Johannes Oswald · Answer 4 · Sun Sep 22 2019 17:55:57 GMT+0800 (China Standard Time)

Thank you again!

Chongyi Zheng · Answer 5 · Fri Apr 30 2021 21:59:34 GMT+0800 (China Standard Time)

Hello, there @GMvandeVen. I am trying to run EWC and SI experiments with your hyperparameters, but when I use the following commands the average precisions are poor.

./main.py --scenario=class --ewc --lambda=100000000
./main.py --scenario=class --si --c=0.5
./main.py --experiment=permMNIST --tasks=10 --scenario=class --ewc --lambda=1
./main.py --experiment=permMNIST --tasks=10 --scenario=class --si --c=0.1

However, the commands for the task scenario works well.

./main.py --scenario=task --ewc --lambda=10000000
./main.py --scenario=task --si --c=50
./main.py --experiment=permMNIST --tasks=10 --scenario=task --ewc --lambda=500
./main.py --experiment=permMNIST --tasks=10 --scenario=task --si --c=5

Any suggestion?

Gido van de Ven · Answer 6 · Mon May 03 2021 16:58:44 GMT+0800 (China Standard Time)

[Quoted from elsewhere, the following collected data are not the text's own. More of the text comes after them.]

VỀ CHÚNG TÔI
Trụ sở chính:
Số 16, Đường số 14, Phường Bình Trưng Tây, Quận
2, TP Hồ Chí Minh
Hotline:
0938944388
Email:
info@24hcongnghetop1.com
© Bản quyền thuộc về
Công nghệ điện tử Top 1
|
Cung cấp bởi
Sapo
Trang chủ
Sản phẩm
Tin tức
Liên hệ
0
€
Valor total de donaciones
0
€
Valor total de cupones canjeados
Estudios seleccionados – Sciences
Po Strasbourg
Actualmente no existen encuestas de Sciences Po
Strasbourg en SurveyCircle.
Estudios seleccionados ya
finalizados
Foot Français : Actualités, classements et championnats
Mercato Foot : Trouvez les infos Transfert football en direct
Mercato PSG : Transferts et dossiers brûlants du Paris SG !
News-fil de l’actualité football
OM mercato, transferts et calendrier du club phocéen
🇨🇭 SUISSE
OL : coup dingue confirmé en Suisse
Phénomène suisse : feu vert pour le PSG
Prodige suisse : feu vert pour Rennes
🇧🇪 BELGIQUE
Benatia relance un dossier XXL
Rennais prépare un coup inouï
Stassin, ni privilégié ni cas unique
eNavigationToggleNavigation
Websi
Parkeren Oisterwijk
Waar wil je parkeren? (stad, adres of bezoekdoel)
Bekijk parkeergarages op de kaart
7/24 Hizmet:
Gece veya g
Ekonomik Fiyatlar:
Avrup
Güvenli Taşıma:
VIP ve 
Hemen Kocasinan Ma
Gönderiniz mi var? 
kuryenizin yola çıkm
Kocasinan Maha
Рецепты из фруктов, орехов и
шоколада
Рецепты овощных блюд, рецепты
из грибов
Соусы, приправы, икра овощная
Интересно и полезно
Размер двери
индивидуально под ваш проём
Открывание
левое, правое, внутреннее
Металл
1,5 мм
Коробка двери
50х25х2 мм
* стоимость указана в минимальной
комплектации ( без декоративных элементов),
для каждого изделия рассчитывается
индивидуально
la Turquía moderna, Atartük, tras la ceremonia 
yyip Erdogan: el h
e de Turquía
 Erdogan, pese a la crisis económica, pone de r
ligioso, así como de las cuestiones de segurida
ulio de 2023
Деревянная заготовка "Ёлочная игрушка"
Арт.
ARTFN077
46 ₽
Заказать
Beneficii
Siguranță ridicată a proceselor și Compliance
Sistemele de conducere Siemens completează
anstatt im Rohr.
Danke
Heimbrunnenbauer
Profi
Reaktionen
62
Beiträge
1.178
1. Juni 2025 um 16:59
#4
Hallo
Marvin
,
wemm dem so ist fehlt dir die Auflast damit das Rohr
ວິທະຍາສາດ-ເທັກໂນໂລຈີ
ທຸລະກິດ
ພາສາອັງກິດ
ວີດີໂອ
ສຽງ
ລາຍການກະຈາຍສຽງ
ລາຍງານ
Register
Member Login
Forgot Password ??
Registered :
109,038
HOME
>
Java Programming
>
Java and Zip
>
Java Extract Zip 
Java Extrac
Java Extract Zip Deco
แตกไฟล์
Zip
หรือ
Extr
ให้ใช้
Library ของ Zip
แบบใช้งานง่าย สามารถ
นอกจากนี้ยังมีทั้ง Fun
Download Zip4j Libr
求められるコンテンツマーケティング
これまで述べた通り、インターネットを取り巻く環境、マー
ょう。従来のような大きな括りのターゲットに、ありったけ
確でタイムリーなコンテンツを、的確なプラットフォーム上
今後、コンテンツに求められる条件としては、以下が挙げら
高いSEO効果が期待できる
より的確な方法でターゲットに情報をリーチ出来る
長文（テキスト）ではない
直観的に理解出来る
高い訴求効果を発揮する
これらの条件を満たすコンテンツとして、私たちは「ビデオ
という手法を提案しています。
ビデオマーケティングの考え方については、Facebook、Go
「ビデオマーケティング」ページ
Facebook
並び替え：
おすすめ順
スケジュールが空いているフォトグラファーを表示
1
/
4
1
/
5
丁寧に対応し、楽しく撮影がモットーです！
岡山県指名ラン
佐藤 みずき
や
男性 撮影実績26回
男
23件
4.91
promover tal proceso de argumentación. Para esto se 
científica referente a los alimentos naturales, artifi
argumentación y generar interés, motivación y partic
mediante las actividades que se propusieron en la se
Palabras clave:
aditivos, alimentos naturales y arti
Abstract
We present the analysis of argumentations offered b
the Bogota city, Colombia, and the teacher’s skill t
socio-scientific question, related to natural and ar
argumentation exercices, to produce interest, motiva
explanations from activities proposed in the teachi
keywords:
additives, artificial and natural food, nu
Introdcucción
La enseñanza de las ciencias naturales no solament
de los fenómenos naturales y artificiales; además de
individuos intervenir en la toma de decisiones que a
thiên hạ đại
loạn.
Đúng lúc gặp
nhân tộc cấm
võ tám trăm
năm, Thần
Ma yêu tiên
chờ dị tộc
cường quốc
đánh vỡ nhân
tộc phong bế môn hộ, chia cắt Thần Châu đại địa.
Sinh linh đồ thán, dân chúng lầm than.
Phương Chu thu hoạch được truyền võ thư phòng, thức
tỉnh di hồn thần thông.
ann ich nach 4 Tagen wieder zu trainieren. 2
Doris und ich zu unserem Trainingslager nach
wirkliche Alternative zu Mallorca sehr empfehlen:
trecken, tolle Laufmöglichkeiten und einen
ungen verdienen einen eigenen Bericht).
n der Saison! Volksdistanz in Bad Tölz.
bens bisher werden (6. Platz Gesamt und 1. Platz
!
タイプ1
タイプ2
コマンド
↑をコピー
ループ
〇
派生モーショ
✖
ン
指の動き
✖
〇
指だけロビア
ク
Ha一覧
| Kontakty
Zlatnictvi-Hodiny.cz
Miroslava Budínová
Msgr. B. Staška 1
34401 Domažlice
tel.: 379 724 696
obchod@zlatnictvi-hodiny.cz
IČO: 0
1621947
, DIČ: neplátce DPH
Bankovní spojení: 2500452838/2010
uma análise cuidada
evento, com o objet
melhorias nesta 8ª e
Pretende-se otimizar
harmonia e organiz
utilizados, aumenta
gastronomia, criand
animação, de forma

Hi @YeeCY, thanks for your interest in my code. The observation you describe is correct, the methods EWC and SI actually do not work well with class-incremental learning (--scenario=class), even with their best hyper parameters; while these methods do work reasonably well with task-incremental learning (--scenario=task). See for example this paper (https://arxiv.org/abs/1904.07734) for more details on the difference between these scenarios. Hope this helps!

Chongyi Zheng · Answer 7 · Tue May 04 2021 10:48:25 GMT+0800 (China Standard Time)

Hi @YeeCY, thanks for your interest in my code. The observation you describe is correct, the methods EWC and SI actually do not work well with class-incremental learning (--scenario=class), even with their best hyper parameters; while these methods do work reasonably well with task-incremental learning (--scenario=task). See for example this paper (https://arxiv.org/abs/1904.07734) for more details on the difference between these scenarios. Hope this helps!

Ok, that's a good summary. And I will try to run with task-incremental learning. By the way, would you mind providing best hyperparameters for other algorithms like AGEM?